Lake in New York, USA

Lake Tear of the Clouds is a small tarn located in the town of Keene, in Essex County, New York, United States, on the southwest slope of Mount Marcy, the state's highest point, in the Adirondack Mountains. It is the highest pond in the state at 4,293 ft. It is often cited as the highest source of the Hudson River, via Feldspar Brook, the Opalescent River and Calamity Brook.

The Hudson River as named actually begins several miles southwest at the outlet of Henderson Lake in Newcomb, New York.

In 1872 Verplanck Colvin described the lake as part of a survey of the Adirondack Mountains.
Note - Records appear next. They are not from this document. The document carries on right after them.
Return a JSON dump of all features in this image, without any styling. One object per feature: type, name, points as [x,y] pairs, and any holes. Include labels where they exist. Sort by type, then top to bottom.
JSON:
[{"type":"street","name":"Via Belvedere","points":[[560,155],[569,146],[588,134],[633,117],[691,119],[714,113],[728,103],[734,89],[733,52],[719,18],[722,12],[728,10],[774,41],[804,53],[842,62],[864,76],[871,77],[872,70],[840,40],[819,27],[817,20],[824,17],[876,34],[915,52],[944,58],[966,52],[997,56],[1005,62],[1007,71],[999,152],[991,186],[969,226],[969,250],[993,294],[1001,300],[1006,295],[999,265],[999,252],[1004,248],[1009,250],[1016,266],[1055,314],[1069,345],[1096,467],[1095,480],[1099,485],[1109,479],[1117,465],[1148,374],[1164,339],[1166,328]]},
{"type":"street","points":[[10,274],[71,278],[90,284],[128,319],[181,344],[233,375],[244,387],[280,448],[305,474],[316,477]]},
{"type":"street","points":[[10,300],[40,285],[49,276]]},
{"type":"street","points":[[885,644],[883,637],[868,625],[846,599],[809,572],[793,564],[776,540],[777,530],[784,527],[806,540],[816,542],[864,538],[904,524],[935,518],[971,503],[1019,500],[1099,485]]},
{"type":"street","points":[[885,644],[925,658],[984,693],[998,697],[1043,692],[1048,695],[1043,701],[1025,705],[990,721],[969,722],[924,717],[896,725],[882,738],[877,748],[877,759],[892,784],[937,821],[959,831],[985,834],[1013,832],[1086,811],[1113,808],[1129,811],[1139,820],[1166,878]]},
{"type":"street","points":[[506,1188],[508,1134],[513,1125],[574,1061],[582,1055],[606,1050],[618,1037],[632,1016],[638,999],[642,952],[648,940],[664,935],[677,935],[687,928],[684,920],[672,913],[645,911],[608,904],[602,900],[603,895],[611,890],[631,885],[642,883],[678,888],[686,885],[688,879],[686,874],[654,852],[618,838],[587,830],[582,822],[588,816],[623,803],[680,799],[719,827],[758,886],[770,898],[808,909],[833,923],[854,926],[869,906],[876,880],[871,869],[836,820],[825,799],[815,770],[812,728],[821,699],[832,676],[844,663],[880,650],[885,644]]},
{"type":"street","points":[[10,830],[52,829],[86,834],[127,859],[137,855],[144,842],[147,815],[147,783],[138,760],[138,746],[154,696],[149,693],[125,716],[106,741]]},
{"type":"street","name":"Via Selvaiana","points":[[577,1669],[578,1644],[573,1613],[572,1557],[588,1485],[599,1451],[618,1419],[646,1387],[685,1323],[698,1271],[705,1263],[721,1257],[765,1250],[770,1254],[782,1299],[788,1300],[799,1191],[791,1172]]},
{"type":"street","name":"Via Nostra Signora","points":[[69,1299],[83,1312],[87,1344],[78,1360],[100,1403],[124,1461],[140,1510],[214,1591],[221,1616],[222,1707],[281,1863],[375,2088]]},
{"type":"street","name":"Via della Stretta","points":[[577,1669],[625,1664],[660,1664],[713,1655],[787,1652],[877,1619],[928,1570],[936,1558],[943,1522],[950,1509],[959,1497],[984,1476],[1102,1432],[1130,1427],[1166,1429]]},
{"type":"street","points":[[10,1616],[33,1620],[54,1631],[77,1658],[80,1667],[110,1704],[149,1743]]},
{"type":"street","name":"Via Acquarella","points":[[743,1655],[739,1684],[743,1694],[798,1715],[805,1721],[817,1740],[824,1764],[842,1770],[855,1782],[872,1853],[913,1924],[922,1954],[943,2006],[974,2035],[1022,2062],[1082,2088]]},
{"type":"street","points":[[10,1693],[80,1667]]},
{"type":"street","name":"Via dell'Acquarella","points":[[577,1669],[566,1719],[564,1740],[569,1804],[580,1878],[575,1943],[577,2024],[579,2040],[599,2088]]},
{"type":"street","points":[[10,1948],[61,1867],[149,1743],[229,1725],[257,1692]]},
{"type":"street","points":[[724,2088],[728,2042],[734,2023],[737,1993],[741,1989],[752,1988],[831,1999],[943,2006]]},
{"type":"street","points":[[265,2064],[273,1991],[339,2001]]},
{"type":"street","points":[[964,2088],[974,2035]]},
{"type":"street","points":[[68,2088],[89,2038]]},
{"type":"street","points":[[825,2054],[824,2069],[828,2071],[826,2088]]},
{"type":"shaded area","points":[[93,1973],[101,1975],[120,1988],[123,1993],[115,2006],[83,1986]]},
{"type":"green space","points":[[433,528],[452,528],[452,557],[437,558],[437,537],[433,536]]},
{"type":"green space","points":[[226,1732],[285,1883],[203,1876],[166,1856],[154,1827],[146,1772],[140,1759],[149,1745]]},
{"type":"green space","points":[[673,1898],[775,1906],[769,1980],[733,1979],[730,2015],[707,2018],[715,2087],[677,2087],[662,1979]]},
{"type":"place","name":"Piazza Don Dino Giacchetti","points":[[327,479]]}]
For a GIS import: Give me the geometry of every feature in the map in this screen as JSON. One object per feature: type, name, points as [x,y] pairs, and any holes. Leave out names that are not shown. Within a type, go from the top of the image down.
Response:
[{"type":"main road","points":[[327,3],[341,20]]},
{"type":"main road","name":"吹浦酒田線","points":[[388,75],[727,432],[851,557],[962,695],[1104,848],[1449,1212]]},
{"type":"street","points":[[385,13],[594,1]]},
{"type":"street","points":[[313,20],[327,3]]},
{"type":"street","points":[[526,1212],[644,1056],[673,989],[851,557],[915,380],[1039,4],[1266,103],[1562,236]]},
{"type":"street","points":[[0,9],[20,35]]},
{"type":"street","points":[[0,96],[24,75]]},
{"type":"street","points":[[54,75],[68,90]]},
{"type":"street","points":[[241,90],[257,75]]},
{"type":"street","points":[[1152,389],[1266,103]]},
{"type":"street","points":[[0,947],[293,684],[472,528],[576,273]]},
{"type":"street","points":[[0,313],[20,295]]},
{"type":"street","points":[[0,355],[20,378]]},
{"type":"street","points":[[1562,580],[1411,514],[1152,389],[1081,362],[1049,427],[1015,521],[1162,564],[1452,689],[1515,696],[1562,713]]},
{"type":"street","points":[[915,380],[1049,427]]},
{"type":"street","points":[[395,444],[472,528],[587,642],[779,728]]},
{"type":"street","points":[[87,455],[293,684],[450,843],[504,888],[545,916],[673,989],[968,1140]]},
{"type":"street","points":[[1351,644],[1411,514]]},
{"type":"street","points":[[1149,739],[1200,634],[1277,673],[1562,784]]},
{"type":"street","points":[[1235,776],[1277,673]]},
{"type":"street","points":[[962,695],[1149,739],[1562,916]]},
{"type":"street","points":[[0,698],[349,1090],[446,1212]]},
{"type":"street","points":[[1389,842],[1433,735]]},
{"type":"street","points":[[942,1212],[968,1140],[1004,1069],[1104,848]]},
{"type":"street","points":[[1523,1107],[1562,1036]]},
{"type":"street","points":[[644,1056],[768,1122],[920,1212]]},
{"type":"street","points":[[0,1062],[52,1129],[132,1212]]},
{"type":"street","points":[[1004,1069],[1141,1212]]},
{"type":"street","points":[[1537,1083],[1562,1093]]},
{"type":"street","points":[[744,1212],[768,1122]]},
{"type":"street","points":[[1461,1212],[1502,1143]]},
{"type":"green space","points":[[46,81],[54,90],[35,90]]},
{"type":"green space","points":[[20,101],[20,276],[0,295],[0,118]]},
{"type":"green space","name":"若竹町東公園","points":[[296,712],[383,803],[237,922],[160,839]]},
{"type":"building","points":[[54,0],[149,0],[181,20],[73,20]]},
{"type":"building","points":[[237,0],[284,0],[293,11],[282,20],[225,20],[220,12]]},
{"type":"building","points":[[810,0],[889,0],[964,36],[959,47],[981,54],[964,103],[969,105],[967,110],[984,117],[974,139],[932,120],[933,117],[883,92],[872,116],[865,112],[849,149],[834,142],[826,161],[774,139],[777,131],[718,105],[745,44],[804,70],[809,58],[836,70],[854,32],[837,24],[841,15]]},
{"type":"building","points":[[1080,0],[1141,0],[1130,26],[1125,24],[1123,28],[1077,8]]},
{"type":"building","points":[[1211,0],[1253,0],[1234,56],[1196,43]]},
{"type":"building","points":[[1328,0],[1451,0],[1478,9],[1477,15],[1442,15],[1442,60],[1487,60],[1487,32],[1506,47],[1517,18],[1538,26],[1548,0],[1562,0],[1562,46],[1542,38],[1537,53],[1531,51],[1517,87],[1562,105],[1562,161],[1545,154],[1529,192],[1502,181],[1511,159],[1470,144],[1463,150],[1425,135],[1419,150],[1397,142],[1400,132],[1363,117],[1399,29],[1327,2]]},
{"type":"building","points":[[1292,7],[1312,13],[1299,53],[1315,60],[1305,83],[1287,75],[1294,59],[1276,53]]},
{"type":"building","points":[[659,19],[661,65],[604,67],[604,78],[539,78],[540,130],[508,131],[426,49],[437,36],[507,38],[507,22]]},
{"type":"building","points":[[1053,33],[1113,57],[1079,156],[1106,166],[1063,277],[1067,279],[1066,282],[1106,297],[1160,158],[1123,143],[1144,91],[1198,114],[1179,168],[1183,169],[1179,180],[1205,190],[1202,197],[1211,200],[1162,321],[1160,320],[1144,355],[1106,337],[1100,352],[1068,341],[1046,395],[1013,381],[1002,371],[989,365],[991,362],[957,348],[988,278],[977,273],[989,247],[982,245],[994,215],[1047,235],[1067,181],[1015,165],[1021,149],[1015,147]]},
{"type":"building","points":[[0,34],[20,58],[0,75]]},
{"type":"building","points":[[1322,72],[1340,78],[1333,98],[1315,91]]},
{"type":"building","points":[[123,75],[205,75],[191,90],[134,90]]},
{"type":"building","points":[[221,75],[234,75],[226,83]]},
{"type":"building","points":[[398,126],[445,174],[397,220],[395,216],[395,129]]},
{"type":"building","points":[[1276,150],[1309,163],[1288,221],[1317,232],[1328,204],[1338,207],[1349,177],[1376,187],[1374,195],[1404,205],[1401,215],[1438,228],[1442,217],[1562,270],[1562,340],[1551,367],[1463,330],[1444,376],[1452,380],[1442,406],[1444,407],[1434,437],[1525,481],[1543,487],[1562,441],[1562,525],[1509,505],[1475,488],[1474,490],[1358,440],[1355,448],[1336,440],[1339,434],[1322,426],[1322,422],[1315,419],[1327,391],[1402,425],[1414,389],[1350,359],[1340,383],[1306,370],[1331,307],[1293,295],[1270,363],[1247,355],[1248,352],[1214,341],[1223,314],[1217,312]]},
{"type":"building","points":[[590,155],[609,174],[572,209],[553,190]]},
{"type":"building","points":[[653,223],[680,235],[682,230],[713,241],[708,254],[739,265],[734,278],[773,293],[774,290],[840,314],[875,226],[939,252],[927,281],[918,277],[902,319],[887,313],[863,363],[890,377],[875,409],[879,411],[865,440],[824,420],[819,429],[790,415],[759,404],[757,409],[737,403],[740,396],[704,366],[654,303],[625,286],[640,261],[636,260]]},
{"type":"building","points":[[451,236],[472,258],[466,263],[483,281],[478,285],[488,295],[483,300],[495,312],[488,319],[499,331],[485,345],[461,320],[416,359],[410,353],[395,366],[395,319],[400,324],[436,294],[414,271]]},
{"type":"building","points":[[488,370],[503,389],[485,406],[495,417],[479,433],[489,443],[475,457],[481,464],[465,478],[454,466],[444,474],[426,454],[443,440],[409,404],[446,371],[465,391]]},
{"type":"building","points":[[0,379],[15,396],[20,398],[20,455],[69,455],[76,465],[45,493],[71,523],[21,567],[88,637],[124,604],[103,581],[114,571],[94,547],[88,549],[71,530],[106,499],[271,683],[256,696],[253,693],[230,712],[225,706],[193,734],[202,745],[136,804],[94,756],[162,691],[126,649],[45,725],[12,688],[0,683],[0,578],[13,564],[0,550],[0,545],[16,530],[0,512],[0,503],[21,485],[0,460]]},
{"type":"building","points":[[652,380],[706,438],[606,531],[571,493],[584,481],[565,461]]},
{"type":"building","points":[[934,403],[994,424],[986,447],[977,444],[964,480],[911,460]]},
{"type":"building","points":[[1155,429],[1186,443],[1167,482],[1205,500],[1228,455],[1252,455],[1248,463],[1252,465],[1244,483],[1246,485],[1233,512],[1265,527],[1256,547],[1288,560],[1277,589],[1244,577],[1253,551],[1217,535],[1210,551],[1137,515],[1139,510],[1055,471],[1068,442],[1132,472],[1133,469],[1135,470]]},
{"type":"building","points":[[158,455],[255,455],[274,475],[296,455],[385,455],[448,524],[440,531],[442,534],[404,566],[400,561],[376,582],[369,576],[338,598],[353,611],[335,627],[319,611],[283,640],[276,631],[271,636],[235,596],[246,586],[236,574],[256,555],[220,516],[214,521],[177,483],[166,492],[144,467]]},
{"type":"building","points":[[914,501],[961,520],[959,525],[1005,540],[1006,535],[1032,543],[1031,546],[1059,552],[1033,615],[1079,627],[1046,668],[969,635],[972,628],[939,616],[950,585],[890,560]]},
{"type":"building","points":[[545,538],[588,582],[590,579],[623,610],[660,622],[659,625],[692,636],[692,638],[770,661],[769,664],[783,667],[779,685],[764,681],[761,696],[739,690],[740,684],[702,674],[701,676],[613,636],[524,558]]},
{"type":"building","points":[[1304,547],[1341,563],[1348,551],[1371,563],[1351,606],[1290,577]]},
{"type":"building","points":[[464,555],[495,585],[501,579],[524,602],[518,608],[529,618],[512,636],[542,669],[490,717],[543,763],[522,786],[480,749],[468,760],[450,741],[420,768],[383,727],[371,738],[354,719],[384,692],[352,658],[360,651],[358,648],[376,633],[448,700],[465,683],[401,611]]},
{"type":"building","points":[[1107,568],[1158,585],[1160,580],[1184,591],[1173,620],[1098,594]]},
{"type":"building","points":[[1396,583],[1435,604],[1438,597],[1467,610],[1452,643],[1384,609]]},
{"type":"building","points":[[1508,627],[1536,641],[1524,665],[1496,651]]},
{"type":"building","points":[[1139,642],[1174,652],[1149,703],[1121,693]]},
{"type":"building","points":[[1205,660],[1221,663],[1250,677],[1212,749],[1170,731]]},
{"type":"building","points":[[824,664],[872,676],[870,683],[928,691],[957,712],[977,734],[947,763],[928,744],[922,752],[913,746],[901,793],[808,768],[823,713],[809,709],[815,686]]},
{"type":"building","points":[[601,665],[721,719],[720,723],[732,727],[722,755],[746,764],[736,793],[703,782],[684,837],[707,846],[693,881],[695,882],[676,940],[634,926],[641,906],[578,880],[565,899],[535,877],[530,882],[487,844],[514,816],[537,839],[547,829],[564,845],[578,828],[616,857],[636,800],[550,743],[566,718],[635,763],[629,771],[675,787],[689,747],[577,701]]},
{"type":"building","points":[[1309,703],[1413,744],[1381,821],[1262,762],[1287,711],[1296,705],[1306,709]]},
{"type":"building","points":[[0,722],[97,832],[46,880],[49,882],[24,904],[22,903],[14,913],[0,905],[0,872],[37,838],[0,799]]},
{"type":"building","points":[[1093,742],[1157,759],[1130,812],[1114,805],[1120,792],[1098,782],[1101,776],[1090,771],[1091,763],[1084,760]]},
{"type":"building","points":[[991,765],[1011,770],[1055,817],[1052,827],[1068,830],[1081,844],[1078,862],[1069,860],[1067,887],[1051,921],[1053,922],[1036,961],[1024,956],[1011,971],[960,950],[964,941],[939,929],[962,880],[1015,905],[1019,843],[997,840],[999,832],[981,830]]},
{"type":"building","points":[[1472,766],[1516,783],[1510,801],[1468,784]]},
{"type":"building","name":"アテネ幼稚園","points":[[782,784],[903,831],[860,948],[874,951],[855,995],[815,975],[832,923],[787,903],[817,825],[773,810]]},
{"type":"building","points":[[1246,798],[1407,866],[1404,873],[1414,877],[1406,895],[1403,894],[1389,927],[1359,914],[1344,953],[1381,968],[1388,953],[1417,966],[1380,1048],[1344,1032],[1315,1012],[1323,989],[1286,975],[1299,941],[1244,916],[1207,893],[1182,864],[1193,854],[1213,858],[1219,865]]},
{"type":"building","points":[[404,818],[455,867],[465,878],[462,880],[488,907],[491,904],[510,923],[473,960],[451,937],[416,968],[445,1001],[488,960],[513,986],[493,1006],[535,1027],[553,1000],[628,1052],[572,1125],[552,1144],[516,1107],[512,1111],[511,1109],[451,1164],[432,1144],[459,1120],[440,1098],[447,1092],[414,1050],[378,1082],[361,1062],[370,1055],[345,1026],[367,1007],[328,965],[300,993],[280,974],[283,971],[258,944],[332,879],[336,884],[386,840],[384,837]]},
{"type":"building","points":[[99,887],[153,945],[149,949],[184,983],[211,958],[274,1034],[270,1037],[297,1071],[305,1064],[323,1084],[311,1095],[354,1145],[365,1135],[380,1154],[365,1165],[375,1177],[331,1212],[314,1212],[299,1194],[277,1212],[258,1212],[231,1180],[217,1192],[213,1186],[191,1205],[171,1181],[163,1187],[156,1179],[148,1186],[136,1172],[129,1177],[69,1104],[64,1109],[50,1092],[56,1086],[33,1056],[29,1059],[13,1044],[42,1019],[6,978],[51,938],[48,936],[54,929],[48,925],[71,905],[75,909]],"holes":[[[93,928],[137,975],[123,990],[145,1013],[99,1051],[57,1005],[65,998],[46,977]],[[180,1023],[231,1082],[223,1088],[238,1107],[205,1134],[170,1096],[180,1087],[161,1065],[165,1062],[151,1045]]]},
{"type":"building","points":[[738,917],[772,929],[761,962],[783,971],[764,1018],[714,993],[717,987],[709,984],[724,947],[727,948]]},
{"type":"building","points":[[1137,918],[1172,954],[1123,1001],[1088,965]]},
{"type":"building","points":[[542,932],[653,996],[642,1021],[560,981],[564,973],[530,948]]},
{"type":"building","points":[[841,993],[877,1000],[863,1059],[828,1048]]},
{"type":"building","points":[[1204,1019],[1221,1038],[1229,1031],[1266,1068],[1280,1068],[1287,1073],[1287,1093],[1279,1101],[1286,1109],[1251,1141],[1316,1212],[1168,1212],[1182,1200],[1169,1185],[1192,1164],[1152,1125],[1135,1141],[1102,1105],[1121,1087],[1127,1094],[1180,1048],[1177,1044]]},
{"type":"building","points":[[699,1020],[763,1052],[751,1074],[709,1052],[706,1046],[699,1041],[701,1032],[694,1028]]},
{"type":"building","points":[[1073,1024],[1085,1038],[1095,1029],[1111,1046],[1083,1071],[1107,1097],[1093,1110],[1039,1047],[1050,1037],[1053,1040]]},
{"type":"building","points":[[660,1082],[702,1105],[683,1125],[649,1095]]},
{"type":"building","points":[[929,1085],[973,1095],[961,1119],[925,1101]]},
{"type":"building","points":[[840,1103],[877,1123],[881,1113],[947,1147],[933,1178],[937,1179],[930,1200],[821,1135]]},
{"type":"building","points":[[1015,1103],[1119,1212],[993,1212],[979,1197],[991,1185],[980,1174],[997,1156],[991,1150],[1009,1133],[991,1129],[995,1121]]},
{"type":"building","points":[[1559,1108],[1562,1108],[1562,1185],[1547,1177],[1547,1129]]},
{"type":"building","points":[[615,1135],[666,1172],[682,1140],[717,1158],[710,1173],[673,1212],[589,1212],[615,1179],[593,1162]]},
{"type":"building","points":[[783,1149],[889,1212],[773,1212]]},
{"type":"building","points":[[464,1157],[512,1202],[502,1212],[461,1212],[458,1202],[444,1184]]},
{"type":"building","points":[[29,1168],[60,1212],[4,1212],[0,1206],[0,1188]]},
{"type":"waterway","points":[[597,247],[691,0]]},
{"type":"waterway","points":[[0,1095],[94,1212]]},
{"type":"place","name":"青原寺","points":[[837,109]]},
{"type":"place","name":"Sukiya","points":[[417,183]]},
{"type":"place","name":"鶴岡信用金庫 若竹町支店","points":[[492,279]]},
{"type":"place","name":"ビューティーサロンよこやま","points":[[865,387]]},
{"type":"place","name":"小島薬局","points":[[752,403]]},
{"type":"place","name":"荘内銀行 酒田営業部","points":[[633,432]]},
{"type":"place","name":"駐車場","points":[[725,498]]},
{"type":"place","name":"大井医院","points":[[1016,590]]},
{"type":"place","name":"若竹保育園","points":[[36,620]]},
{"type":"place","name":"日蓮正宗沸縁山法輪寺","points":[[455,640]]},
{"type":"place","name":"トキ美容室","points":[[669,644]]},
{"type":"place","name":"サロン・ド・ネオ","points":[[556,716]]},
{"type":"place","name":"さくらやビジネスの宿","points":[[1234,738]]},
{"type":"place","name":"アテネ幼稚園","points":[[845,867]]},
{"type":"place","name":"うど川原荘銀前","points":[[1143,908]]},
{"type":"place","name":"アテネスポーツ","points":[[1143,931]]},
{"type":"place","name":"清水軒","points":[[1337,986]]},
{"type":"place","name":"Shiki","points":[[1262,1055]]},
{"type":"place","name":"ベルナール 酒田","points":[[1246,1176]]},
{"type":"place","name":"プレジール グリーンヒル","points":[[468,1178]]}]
He wrote:

Far above the chilly waters of Lake Avalanche at an elevation of 4,293 feet lies summit water, a minute, unpretending, tear of the clouds — as it were — a lovely pool shivering in the breezes of the mountains and sending its limpid surplus through Feldspar Brook to the Opalescent River, the well-spring of the Hudson.

On September 14, 1901, then-US Vice President Theodore Roosevelt was at Lake Tear of the Clouds after returning from a hike to the Mount Marcy summit when he received a message informing him that President William McKinley, who had been shot two weeks earlier but was expected to survive, had taken a turn for the worse. Roosevelt hiked down the mountain back to the Upper Tahawus Club, Tahawus, New York, where he had been staying. He then took a 40 mi midnight stage coach ride through the Adirondacks to the Adirondack Railway station at North Creek, New York, where he discovered that McKinley had died. Roosevelt took the train to Buffalo, New York, where he was officially sworn in as President. The route is now designated the Roosevelt-Marcy Trail.

In August 2016, scientists from Riverkeeper, CUNY Queens College, and Columbia University's Lamont–Doherty Earth Observatory gathered water samples at the lake to complete a first-of-its kind water quality test along the entire span of the 315 mi Hudson River.